LibDib allows craft brands that aren’t big enough to gain the attention of distributors or even marketing companies to post their own materials and manage their brands while having the resources of a distributor (in this case a digital distributor) to ensure their product can be delivered to the end clients. Retailers and restaurants searching for craft products to distinguish themselves benefit from new vendors and online ordering.
“You have all these suppliers that are growing, and lots of independent restaurants and retailers looking to distinguish themselves with craft products,” Durzy says. “They get stuck in between with the three-tier system.”

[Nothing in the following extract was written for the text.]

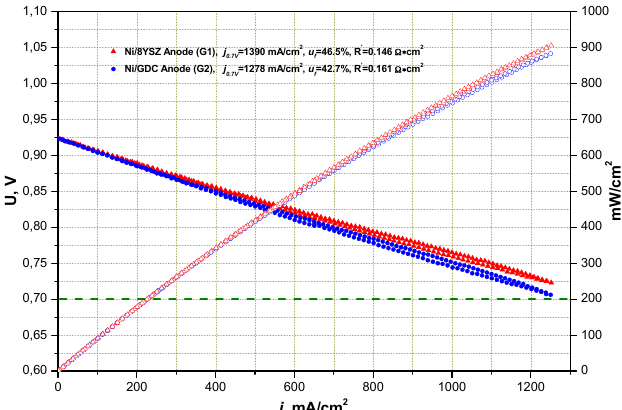
Figure 1. I–V characteristics of single cells with Ni/8YSZ and Ni/CGO electrodes at 850 °C in H 2 :H 2 O = 50:50 (R-values correspond to area specific resistance (ASR) corrected to the fuel utilization).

LibDib launched in March in California and New York. It covers wine, beer and spirits in California, and wine and spirits in New York. In just three months, the company recruited more than 100 suppliers, more than 600 products and “well over 200 buyers in each market.” Durzy explains, “My goal is 50 states.”
The LibDib business model is to make money as a distributor while charging less than traditional distributors by leveraging technology. When a wholesale buyer places an order, LibDib notifies the winery, which ships the wine. LibDib takes payment from the buyer and remits to the supplier. They charge no fees for being on the platform and make their money through the sales margin, which is currently 15% for wine.
Of course, digital distribution is not a panacea. As with traditional businesses selling to distributors or marketing companies, producers need to build their brand demand. “I’m not out there dragging the bag,” says Durzy, “I’m enabling. You still need to sell your product.”
Durzy wants to empower small producers to compete. “I’ve been living this problem for 20 years….I wanted to change the world!”
Technology has certainly changed the world of many industries before ours. Perhaps one or more of these three players will change the world of wine.